------ Texto proporcionado ------

Entre las masas de aficionados que llenan hoy las plazas de toros, el número de quienes pagan el precio de la entrada para vivir el sentimiento de la vida y la muerte, de lo mortal e inmortal, es apenas más elevado que el de los fieles que concurren a misa los domingos para meditar sobre el misterio de la Transustanciación; la inmensa mayoría va a plaza por curiosidad, para ver o ser vistos, atraídos por el ambiente y colorido del espectáculo y acaso —y de forma un tanto oscura— por las mismas razones que los protagonistas de Bataille: para dar rienda suelta a impulsos habitualmente reprimidos y por el placer inconfesado de ver correr sangre. Este aspecto de la corrida aparece hoy camuflado en los grandes cosos taurinos a fin de no chocar a un público compuesto, en gran parte, de curiosos, novatos y turistas. La fiesta nacional se comercializa de día en día y, conforme aumenta la frecuentación de extranjeros, el antiguo ritual se «civiliza» y se adultera. Pero Valerito, empitonado por el toro, no se equivocaba cuando, mirando al público que le había silbado momentos antes porque no se arrimaba suficientemente al bicho, repetía, antes de morir: «Bien, ya lo habéis logrado. Ya me ha cogido. Ya lo habéis logrado. Ya tenéis lo que queríais. Ya lo habéis logrado. Ya me ha cogido. Ya me ha cogido». Cuando Hemingway escribe «En la corrida, ninguna maniobra tiene por objeto infligir un dolor al toro. El dolor es un incidente, no un fin», sus palabras pueden aplicarse hasta cierto punto a las corridas europeizadas y compuestas de las grandes ciudades que atraen hoy a centenares de miles de turistas; pero no se ajustan ni poco ni mucho a la verdad, si las aplicamos a las ferias pueblerinas y encierros —no a los encierros turísticos de San Fermín, sino a los que sin propaganda ni bombo de ninguna clase se celebran, cada año, en diversas comarcas y zonas rurales de la Península (especialmente en Castilla, Valencia y Murcia).

------

» **Actividades**
1: Responda brevemente, de acuerdo con el fragmento sobre las corridas de toros:
(a) ¿Por qué había silbado el público a Valerito momentos antes de la cogida?
(b) ¿Qué le sucede al antiguo ritual conforme aumenta la frecuentación de extranjeros?
(c) ¿En qué zonas de la Península se celebran especialmente las ferias pueblerinas y encierros sin propaganda?
2: Reescriba las entradas guardadas sustituyendo "Master" por "Máster" y sin alterar nada más.
Las entradas no guardan relación alguna con el fragmento sobre las corridas de toros.

------ Entradas de trabajo ------

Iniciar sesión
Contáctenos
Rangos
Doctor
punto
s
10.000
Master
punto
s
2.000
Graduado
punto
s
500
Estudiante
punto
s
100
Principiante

------

» **Respuestas por actividad**
1:
(a) Porque no se arrimaba suficientemente al bicho.
(b) Se «civiliza» y se adultera.
(c) En Castilla, Valencia y Murcia.

2:
Iniciar sesión
Contáctenos
Rangos
Doctor
punto
s
10.000
Máster
punto
s
2.000
Graduado
punto
s
500
Estudiante
punto
s
100
Principiante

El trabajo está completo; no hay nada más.